Private Company Directors

Three Lessons for Private Companies from Public Company Governance

Closely held companies may not be able to afford to accept the mom-and-pop style governance that has long separated public and private concerns. Increasingly, private company executives are embracing the more structured governance processes used by their public counterparts.

There’s a challenge for closely held companies: strengthening governance without compromising the flexibility that many see as their primary advantage in the marketplace. While most public companies have clear rules and strict procedures to ensure everything from regulatory compliance to risk assessment, private companies may be wary of becoming too bureaucratic or beholden to process.

Based on our research with both public and private companies, Deloitte has identified three key areas in which private companies can emulate public company governance in developing their oversight.

1) Board Composition

Companies should consider the type of board they need. How many committees can address the company’s needs? Generally, management and directors overlap more in private companies than in public ones, so boards could include outside directors to encourage fresh perspectives. Having more outsiders on the board can make discussions of risk, strategy and succession more robust.

To determine the type of outside director a company needs, the existing board should assess long-term goals and identify gaps in the expertise of the current directors. Does a company need more financial experience on the board? Should it hire a director who has a background in international expansion?

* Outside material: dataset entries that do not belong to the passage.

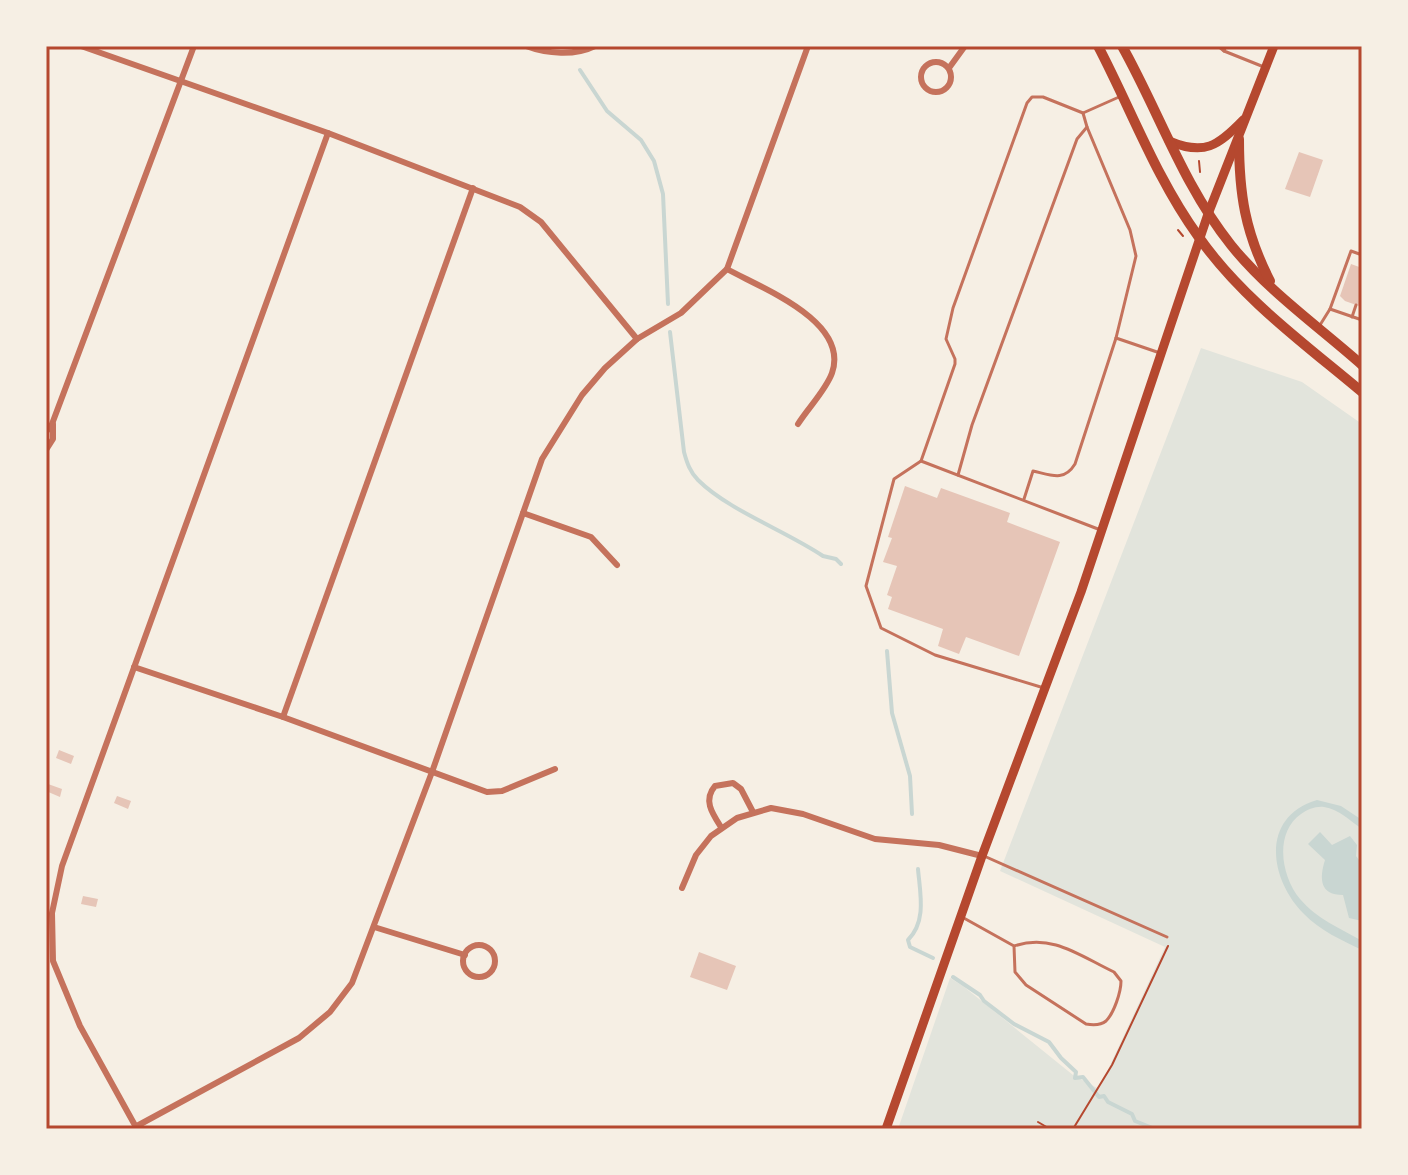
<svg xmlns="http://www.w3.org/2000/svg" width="1408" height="1175" viewBox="0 0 1408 1175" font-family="'Work Sans',sans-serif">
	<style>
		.green { fill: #e2e4dc }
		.water { fill: #c9d6d2 }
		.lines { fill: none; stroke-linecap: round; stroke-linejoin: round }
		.stream { stroke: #c9d6d2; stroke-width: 4 }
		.building { fill: #e6c5b7 }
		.path { stroke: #b5482f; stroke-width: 2 }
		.service { stroke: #c5725c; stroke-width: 3 }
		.minor { stroke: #c5725c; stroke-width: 6 }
		.secondary { stroke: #b5482f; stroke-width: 9 }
		.primary { stroke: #b5482f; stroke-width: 10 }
		.neatline { fill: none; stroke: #b5482f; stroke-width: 3 }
	</style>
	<rect width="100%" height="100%" fill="#f6efe4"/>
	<polygon class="green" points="1201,348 1302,382 1362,424 1362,1129 898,1129 950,978 963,986 1073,1075 1099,1089 1165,947 1000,871"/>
	<g class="water">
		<path d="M 1317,800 L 1341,806 L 1362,820 L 1362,829 C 1350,821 1339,809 1324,807 C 1316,806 1308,809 1301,814 C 1274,833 1281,876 1300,899 C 1317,919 1340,928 1362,941 L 1362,950 C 1343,941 1319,930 1304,914 C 1269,879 1260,817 1317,800 Z"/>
		<path d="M 1320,832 L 1332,845 L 1350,836 L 1357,845 L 1356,856 L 1362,864 L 1362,921 L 1349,918 L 1343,895 C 1320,895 1319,879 1325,860 L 1308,844 Z"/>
	</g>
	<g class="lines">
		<g class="stream">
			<polyline points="580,70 607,111 641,140 654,161 663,194 668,304"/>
			<path d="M 670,332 L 684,452 C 687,463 690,472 698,480 C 728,510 786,531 823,556 L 836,559 L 841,564"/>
			<polyline points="887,651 892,713 910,776 912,814"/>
			<path d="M 918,869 C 920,893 927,921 908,940 L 910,947 L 933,958"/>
			<polyline points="953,977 980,995 984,1001 1014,1024 1049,1042 1061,1058 1076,1072 1075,1078 1083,1077 1099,1097 1104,1096 1108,1102 1132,1114 1135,1121 1155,1129"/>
		</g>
	</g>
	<g class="building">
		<polygon points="1299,152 1323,160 1310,197 1285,189"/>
		<polygon points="1351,264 1362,268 1362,307 1345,301 1340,296"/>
		<polygon points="905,486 937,498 941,488 1010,513 1007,522 1060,542 1019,656 966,637 959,654 938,646 943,629 888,609 892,597 887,595 897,566 883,562 892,538 888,537"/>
		<polygon points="59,750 74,756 71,764 56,758"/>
		<polygon points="48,784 62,789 60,797 46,791"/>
		<polygon points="117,796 131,801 128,809 114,803"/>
		<polygon points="83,896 98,899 96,907 81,904"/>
		<polygon points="699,952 736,966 727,990 690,977"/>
	</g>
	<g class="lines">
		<g class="path">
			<polyline points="1199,161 1200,172"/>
			<polyline points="1178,230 1183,236"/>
			<polyline points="1038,1122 1050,1129"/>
			<polyline points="1073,1129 1112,1065 1168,946"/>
		</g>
		<g class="service">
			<polyline points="1218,46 1224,51"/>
			<polyline points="1226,46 1224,51 1264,67"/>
			<polyline points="1330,309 1351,251 1362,255"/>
			<polyline points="1352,317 1356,305"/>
			<polyline points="1320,325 1330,309 1362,320"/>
			<polyline points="1116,338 1160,353"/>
			<polyline points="921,461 955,364 955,359 946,339 953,308 1027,103 1032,97 1043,97 1083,113 1119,97"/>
			<polyline points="958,475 972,425 1077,139 1087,127"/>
			<path d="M 1024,499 L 1033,471 C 1051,475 1064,482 1075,464 L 1116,338 L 1136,256 L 1130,230 L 1087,127 L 1083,113"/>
			<polyline points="1044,688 935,655 881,628 866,586 894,479 921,461 1098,529"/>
			<polyline points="984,856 1167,937"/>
			<path d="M 962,917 L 1014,946 C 1052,933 1080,956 1114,972 L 1121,981 C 1121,992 1114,1013 1106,1021 C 1100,1026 1092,1025 1086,1024 L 1026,985 L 1015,972 L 1014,946"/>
		</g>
		<g class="minor">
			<polyline points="81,46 328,133 520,207 541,222 637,339"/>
			<path d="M 526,46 C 547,54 575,56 595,46"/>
			<circle cx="936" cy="77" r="15"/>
			<polyline points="949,68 965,46"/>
			<path d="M 727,269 C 761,288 850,321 832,373 C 826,390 808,408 798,424"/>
			<polyline points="46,432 52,424 194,46"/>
			<polyline points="46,450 53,439 53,424"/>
			<polyline points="523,513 591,537 617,565"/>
			<polyline points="134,667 283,717 487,792 502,791 555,769"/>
			<polyline points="283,717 473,188"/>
			<path d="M 721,827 C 712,813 703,800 715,786 L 733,783 L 741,789 L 753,812"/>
			<polyline points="682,888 696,855 711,836 737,818 771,808 803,814 875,839 939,845 982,856"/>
			<polyline points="374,927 465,955"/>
			<circle cx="479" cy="961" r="16"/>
			<polyline points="135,1127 299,1038 330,1012 352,983 432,772 542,459 582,395 605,368 637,339 681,313 727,269 808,46"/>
			<polyline points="137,1129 80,1026 53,961 52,913 62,866 328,133"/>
		</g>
		<g class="secondary">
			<path d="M 1169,141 C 1204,156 1218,146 1243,120"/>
			<polyline points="886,1129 982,856 1081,592 1208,214 1274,46"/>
		</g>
		<g class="primary">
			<path d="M 1098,46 C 1131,109 1156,178 1198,236 C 1241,298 1305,344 1362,392"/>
			<path d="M 1122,46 C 1159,112 1183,185 1231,245 C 1268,291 1318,326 1362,365"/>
			<path d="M 1239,139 C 1239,194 1245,232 1270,281"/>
		</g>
	</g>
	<rect width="1408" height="1175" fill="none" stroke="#f6efe4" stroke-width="96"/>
	<rect x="48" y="48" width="1312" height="1079" class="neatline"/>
</svg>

Private companies also should consider evaluating diversity. Family-owned businesses may have multiple generations represented, but age isn’t the only consideration. Is there ethnic and gender diversity? In ad-dressing these issues, companies may want to consider their customer base and whether the makeup of the board reflects that base.

It’s also important for private company directors to understand their fiduciary duty to stakeholders, just as a public company board does.

2) Succession Planning

Planning for the replacement of a chief executive officer or founder can be difficult, especially for a family-run business. But companies should be prepared for the unexpected, such as the sudden passing or disability of the CEO. Both the board and the CEO should agree the successor and how that person will be selected. Succession stability benefits not just the company and its employees, but also customers, vendors, lenders and other stakeholders who could be affected by the uncertainty of a leadership vacuum.

This isn’t a single-discussion or decision. Even after a plan is adopted, boards should consider regularly revisiting the issue to ensure the plan is still effective and that the chosen successor still meets the company’s long-term strategy goals.

Recruiting and talent retention is an outgrowth of succession planning. Public companies typically identify key employees and determine who will fill their roles if they leave. Private companies should be equally prepared for key executive changes, even in family businesses where the possibility of turnover may seem remote. The board may consider creating a compensation and nominating committee to handle these processes.

3) Strategy and Risk Oversight

Boards should consider regularly addressing strategy and risk management issues. Strategy often is identified by companies, both public and private, as one of their greatest challenges. Boards and executives should consider regular strategy retreats or meetings in which they discuss strategic ob¬jective and set metrics and develop a strategy for achieving them. Once the goals are set, these sessions should focus on executing such objectives.

Risk management is a key part of corporate strategy, and the board may consider creating a separate risk committee. Depending on the industry and size of the company, the audit committee may be responsible for overseeing risk management. Generally, the committee is responsible for overseeing the risk policies and program. The full board ultimately is accounting for risk oversight and is responsible for discussing the strategic risks to the business.

Fresh Perspective

As the challenges facing privately held companies grow more complex, many find that the board structures adopted by public companies can help position them for long-term growth. For companies of all sizes, more formalized boards, with greater diversity of directors, appear to becoming the standard.

While the needs of private companies vary widely based on their size and type of business, adopting the leading governance practices of public companies can help them move beyond insularity and invite fresh ideas for building the business.